Klinik T1aN0M0 radyolojik olarak solid küçük hücre-dışı akciğer kanserinde uygulanan segmentektomi cerrahi işlemi sonrası gelişebilecek lokal nüks araştırılmış. Radyoljik olarak invazive T1aN0M0 olgularında segmentektomi veya lobektomi uygulanması sonrası gelişen lokal nüks oranları arasında bir fark saptanmamış, fakat radyolojik olarak solid tümörlere uygulanan segmentektomi sonrası lokal nüks gelişme oaranları bulunmuştur.

Kolorektal kanserlerin akciğer metastazlarına uygulanan wedge rezeksiyon veya sementektomi operasyonları

Kolorektal kanserlerin akciğer metastazlarına uygulanan wedge rezeksiyon veya sementektomi operasyonlarının sonuçları değerlendirilmiştir. Genel olarak metastazlar için segmentektomi operasyonu çok daha az uygulanmaktadır. Fakat segmentektomi sonrası lokal nüks oranları daha düşük saptanmıştır.

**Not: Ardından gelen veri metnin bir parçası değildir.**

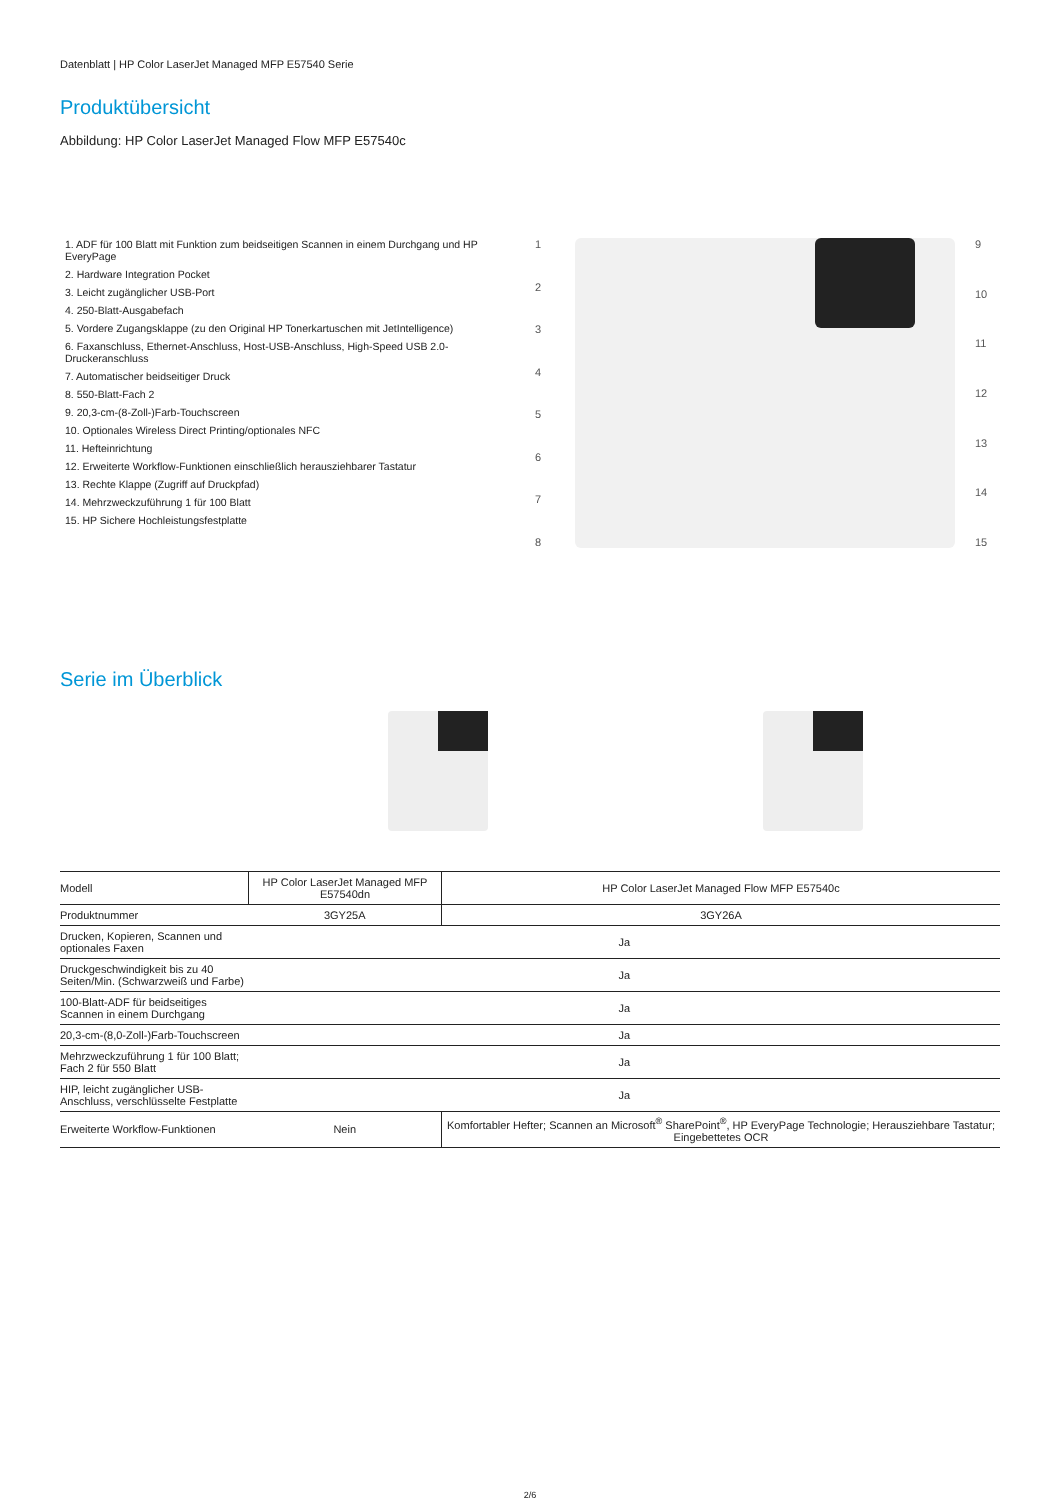Datenblatt | HP Color LaserJet Managed MFP E57540 Serie
Produktübersicht
Abbildung: HP Color LaserJet Managed Flow MFP E57540c
1. ADF für 100 Blatt mit Funktion zum beidseitigen Scannen in einem Durchgang und HP EveryPage
2. Hardware Integration Pocket
3. Leicht zugänglicher USB-Port
4. 250-Blatt-Ausgabefach
5. Vordere Zugangsklappe (zu den Original HP Tonerkartuschen mit JetIntelligence)
6. Faxanschluss, Ethernet-Anschluss, Host-USB-Anschluss, High-Speed USB 2.0-Druckeranschluss
7. Automatischer beidseitiger Druck
8. 550-Blatt-Fach 2
9. 20,3-cm-(8-Zoll-)Farb-Touchscreen
10. Optionales Wireless Direct Printing/optionales NFC
11. Hefteinrichtung
12. Erweiterte Workflow-Funktionen einschließlich herausziehbarer Tastatur
13. Rechte Klappe (Zugriff auf Druckpfad)
14. Mehrzweckzuführung 1 für 100 Blatt
15. HP Sichere Hochleistungsfestplatte
1
2
3
4
5
6
7
8
9
10
11
12
13
14
15
Serie im Überblick
| Modell | HP Color LaserJet Managed MFP E57540dn | HP Color LaserJet Managed Flow MFP E57540c |
| --- | --- | --- |
| Produktnummer | 3GY25A | 3GY26A |
| Drucken, Kopieren, Scannen und optionales Faxen | Ja | |
| Druckgeschwindigkeit bis zu 40 Seiten/Min. (Schwarzweiß und Farbe) | Ja | |
| 100-Blatt-ADF für beidseitiges Scannen in einem Durchgang | Ja | |
| 20,3-cm-(8,0-Zoll-)Farb-Touchscreen | Ja | |
| Mehrzweckzuführung 1 für 100 Blatt; Fach 2 für 550 Blatt | Ja | |
| HIP, leicht zugänglicher USB-Anschluss, verschlüsselte Festplatte | Ja | |
| Erweiterte Workflow-Funktionen | Nein | Komfortabler Hefter; Scannen an Microsoft<sup>®</sup> SharePoint<sup>®</sup>, HP EveryPage Technologie; Herausziehbare Tastatur; Eingebettetes OCR |
2/6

Erken evre akciğer kanseri için yapılan lobektomi veya sublobar rezeksiyonda risk skorları karşılaştırması

Erken evre akciğer kanseri için yapılan lobektomi veya sublobar rezeksiyonda risk skorları karşılaştırılmış. Risk olarak yaş, kronik obstrüktif akciğer hastalığı, önceden geçirilmiş cerebrovaskular olay, fonksiyonel durumu, sigara öyküsü cerrahi yaklaşım ( açık veya kapalı ) cerrahi değerlendirilmiş. Risk skoru 5’in altında olanlar düşük riskli değerlendirilmiştir. Riski 5’in altında olanlarda lobektominin sublobar rezeksiyona göre ek bir risk artışı saptanamamıştır.

Generalize Miyastenia Gravis hastalarının tedavilerinde Timektomi ile medikal tedavinin uzun dönem sonuçları

Generalize miyastenia gravis hastalarının tedavilerinde timektomi ile medikal tedavinin uzun dönem sonuçları karşılaştırılmıştır. Timektomi ameliyatının, miyastenia gravisde remisyon oluşturmada medikal tedaviye göre daha üstün olduğu gösterilmiştir.

Küçük hücreli akciğer kanserinde N1 tutulumda standart tedavi yeterli mi?

Küçük hücreli akciğer kanserinde N1 tutulumda standart tedavi birlikte kemoterapi ve radyoterapi uygulanmasıdır. Bu çalışmada uygun olgularda cerrahi sonrası kemoterapi uygulaması, sadece kemoterapi+radyoterapi uygulamasına göre daha iyi sağ kalım göstermiştir.

AKCİĞER KANSERİNİN CERRAHİ TEDAVİSİNDE VATS LOBEKTOMİ

Akciğer kanserinin cerrahi tedavisinde, lobektomi standart tedavidir. Pulmoner fonksiyonları sınırda olan kritik hastalarda cerrahi tedavi risklidir. Özellikle torakotomi ile yapılan lobektomiler büyük risk arzeder. Bundan dolayı bu tür olgularda VATS (kapalı ameliyat) ile lobektomiler daha az riskli olarak yapılabilmektedir. Aynı zamanda yaşam beklentisi de her iki teknik arasında bir farklılık oluşturmamaktadır.